*PROBLEM TO WORK ON*. Of all the lines in the records below, copy only those that contain the string "library".

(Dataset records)

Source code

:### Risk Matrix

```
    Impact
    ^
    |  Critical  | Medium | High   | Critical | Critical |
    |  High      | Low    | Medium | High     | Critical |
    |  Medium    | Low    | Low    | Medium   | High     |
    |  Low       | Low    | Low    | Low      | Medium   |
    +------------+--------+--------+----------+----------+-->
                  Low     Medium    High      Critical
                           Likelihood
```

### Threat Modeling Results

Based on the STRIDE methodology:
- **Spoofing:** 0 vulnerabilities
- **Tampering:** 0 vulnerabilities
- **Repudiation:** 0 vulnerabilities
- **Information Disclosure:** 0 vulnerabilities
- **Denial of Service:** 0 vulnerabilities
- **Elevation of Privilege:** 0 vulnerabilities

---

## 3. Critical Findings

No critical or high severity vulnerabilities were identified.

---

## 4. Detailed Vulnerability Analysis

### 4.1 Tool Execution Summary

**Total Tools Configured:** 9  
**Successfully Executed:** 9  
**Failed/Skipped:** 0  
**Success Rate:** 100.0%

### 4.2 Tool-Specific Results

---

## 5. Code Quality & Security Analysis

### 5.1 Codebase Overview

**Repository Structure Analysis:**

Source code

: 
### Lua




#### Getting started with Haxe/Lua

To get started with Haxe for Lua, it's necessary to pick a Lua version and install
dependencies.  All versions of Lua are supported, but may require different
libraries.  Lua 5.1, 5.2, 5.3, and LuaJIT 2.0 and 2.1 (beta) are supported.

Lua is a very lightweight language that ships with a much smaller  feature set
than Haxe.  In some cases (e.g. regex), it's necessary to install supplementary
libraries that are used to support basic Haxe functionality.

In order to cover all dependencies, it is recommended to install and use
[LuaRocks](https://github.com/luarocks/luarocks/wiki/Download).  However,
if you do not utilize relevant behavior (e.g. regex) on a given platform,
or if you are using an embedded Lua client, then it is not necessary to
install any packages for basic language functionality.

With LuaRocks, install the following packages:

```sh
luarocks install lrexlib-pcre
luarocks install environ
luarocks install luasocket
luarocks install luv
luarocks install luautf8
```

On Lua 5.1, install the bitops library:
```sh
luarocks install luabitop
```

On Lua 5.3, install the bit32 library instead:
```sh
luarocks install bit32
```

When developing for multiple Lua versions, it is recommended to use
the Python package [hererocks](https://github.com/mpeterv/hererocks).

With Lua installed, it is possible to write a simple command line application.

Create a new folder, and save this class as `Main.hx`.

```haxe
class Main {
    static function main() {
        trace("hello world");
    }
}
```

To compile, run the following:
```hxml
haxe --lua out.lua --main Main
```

*EXERCISE RESPONSE*.
On Lua 5.1, install the bitops library:
On Lua 5.3, install the bit32 library instead:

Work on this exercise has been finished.